An organization with members including ExxonMobil and the governments of Australia, the United Kingdom and the United States released a report on Tuesday arguing for the key role of carbon capture and storage in confronting the challenge of climate change.
Members of the Global CCS Institute said 2018 could represent a turning point in the CCS industry because of a critical mass of favorable policies and investments from global governments. The group unveiled its 2018 Global Status of CCS report in an event held at the global climate conference in Katowice, Poland.
Perhaps most noteworthy are the report’s contributors. Though Global CCS Institute members include several national governments and fossil fuel companies, the report highlighted wide-reaching contributions from experts in economics, climate change and Fatih Birol, executive director of the International Energy Agency.
The report aims to undercut common criticisms of CCS in combating climate change — namely, that the technology is still too expensive and not deployable at scale — by pointing out projects planned around the world and the amount of carbon dioxide stored to date.
Source: Global CCS Institute
Carbon capture has seen the most success in the United States, where so far projects have stored nearly 160 million metric tons of carbon dioxide. According to the report, 10 of the world’s operating CCS facilities are located in the U.S. (one is a capture facility located in the U.S., but the carbon dioxide is injected across the border in Canada). Only one of those projects is a large-scale CCS plant: Petra Nova in Texas.
In the U.S., most captured carbon has gone to enhanced oil recovery, a process that pushes out more oil from a producing well after the extractor has already used primary and secondary methods. That added revenue from EOR helped Petra Nova’s economics. It’s also used at other plants like the Great Plains Synfuels Plant in North Dakota.
Collectively, U.S. plants can capture about 25 million metric tons per year. For context, in 2017 the U.S. power sector alone emitted 1,744 million metric tons of carbon dioxide, according to the U.S. Energy Information Administration.
But carbon-capture advocates are very bullish, in part because of an energy tax credit, 45Q, that the U.S. passed this year. Under the new credit, projects will get $35 per ton of carbon captured and used for enhanced oil recovery and $50 for carbon captured and stored in geological storage.
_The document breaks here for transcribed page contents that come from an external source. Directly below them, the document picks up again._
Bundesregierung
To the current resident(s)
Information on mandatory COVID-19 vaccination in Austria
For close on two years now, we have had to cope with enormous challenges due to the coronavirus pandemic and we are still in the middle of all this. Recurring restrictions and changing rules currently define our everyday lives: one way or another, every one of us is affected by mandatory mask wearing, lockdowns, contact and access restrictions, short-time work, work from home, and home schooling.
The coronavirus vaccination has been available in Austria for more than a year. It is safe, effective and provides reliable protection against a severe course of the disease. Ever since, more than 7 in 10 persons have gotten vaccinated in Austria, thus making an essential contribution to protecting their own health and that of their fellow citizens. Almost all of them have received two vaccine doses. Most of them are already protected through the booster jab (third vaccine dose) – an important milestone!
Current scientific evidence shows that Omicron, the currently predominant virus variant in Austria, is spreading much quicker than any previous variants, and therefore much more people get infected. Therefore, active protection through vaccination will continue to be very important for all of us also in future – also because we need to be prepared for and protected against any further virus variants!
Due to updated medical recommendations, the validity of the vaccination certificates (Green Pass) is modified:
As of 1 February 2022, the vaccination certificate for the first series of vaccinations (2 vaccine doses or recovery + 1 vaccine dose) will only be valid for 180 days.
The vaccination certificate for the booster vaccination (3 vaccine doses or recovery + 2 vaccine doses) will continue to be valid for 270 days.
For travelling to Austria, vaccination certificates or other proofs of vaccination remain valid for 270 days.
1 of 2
The previous credits were $10 and $20, respectively.
While proponents of CCS technology said the new credit could make a big difference in the deployment of more projects, a report released this year by power consulting company Wood Mackenzie estimated that projects would need carbon prices of at least $60 to pencil out economically.
The International Energy Agency has said an incentive of less than $40 per ton could support the storage of 450 million metric tons of carbon dioxide per year. The organization calls CCUS (using an acronym that includes “utilization”) a “massive untapped opportunity.”
In the report released on Tuesday, the carbon-capture group said 45Q is a keystone policy for an industry gaining momentum. But the group also pointed to the 43 large-scale CCS facilities in operation, under construction or under development around the world. Other countries are beginning to more earnestly invest in CCS policies, with efforts like the United Kingdom’s CCUS Cost Challenge Task Force and a European Commission innovation fund valued at over €9 billion (over USD $10 billion) to support renewables and CCUS energy demonstration projects.
Pushing further carbon-capture policies forward, the group argues, is essential, because CCS is needed to meet the goals set out in the Paris Agreement. In an October report on keeping global temperatures below 2 degrees Celsius, the Intergovernmental Panel on Climate Change stated that the world needs carbon capture in order to reach next-zero emissions.
But carbon capture as an industry depends on a continued reliance on fossil fuels, since carbon dioxide is so commonly used in EOR.
Though carbon-capture capacity increased between 2010 and 2019, relatively few projects use geological storage.
Only in Norway have carbon-capture projects mostly used geological storage.
Australia’s Gorgon project could help change that. When fully online, as it’s slated to be in 2019, the project will be the largest geological storage facility in the world.